Future of key UK nuclear research facility 'in peril'

JET experimental reactor faces uncertainty following decision to leave Euratom

February 27, 2017

There are "just weeks" to secure the future of a world-leading research facility on UK soil in the wake of the government's decision to leave the European Atomic Energy Community as part of Brexit.

The future of the JET experimental reactor has been in question since it was announced last month that the UK would be leaving Euratom, which funds and coordinates nuclear research, including the Oxfordshire facility.

Steve Cowley, president of Corpus Christi College, Oxford, said that the JET facility at the Culham Centre for Fusion Energy “is one of the crown jewels of British science”.

“I am biased, I used to run the laboratory, but it is the world leader in fusion research…It is an exceptionally important piece of research infrastructure in this country,” he said.

The UK receives about £60 million a year from Euratom to fund research and development into nuclear fusion but pays only £20 million into the organisation. The UK has the contract to host JET until the end of 2018.

Professor Cowley said that the government had options to protect the JET facility but decisions need to be made in the next few weeks. “There is peril here,” he said.

Ian Chapman, chief executive of UK Atomic Energy Authority, said that any proposals to continue to run JET beyond 2018 need to be put in front of the European parliament by the middle of the year, which means that the process should “have already started”.

But the continued uncertainty about the UK’s participation in Euratom means that the European Commission is not able to progress the negotiations, he added.

The UK’s departure from the EU and Euratom are currently linked and an amendment seeking to decouple them will be presented to the House of Lords this week. This will give the government more time to deliberate the future of its membership of Euratom.

The UK also has the option to become an associate member of the community, like Switzerland. Or it could choose to replace Euratom’s funding with its own cash.

Professor Cowley said the latter option was the “easy” one but not necessarily the best as the success of the programme lies in the discussion and coordination of the scientific community.

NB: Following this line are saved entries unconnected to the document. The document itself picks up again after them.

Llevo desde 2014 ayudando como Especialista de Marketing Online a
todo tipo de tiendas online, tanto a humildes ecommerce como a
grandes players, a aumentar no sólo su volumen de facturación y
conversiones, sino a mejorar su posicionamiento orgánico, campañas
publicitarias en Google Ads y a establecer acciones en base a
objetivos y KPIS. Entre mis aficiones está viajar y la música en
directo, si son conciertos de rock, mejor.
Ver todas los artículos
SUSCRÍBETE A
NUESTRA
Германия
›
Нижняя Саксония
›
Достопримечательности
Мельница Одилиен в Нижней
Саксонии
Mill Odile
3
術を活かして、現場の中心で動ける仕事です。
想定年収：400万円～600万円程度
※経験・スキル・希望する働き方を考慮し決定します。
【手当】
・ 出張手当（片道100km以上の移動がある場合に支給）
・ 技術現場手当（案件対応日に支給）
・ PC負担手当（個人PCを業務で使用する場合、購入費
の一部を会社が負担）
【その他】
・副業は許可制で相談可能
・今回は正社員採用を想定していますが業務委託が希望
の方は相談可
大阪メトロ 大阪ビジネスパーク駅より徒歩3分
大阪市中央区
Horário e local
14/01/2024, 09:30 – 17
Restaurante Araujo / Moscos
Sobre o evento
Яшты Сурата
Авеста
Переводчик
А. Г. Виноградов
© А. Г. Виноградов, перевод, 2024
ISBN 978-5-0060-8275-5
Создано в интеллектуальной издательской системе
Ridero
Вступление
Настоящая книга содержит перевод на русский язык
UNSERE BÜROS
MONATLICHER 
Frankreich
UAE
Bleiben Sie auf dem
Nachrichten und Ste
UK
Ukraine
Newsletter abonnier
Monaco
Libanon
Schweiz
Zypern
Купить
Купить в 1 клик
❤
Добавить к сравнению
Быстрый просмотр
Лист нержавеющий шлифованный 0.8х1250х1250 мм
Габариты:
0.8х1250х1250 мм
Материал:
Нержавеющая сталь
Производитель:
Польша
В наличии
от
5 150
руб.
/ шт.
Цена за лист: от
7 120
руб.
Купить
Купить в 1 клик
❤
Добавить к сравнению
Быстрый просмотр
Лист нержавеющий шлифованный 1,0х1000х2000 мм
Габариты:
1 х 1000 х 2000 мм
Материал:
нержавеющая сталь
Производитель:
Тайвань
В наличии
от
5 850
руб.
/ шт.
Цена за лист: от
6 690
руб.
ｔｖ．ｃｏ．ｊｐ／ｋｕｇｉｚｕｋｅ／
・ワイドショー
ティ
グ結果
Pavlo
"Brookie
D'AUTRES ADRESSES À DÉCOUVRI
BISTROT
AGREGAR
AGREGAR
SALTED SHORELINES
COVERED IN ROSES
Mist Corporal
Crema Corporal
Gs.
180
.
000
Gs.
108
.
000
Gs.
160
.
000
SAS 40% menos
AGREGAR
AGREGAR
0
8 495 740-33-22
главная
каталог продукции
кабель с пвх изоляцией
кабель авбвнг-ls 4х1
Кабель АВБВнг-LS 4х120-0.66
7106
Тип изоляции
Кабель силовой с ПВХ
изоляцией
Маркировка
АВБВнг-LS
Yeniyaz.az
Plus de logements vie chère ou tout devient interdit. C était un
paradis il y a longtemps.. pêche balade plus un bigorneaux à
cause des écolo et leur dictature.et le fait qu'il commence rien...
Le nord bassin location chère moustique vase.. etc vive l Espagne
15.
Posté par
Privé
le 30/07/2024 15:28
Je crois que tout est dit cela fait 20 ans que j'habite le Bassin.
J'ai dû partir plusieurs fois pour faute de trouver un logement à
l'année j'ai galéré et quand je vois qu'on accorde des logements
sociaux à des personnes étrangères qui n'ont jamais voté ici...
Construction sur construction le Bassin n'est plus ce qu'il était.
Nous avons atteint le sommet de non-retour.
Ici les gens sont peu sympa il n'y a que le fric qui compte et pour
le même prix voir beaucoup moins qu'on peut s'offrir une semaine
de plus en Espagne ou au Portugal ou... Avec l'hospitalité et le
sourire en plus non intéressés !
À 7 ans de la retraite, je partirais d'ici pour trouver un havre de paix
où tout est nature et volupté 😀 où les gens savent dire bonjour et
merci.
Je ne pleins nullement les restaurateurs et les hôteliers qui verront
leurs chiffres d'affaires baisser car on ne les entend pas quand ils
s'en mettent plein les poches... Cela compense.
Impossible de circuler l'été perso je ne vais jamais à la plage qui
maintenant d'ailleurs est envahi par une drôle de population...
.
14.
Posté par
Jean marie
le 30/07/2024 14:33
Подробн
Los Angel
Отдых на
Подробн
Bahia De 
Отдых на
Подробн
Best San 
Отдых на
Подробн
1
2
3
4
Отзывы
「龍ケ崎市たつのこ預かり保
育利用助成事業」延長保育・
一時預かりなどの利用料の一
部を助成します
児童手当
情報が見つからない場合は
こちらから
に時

“I worry that the UK won’t be part of that. It would be like a lone animal with very little influence over what the programme does,” he said.

Professor Chapman said that the retention rate of staff his has gone down since the announcement to leave Euratom.

“We have lost a few more [people] than normal,” he said. “At the moment there is a lot of disquiet amongst my staff, people are not leaving in rafts but they are extremely nervous,” he added.

Euratom also funds research into nuclear fission. Fiona Rayment, director of the National Nuclear Laboratory, said that the UK contributes €10 million to this part of the programme annually, but receives the equivalent of €250 million back from EU and worldwide sources.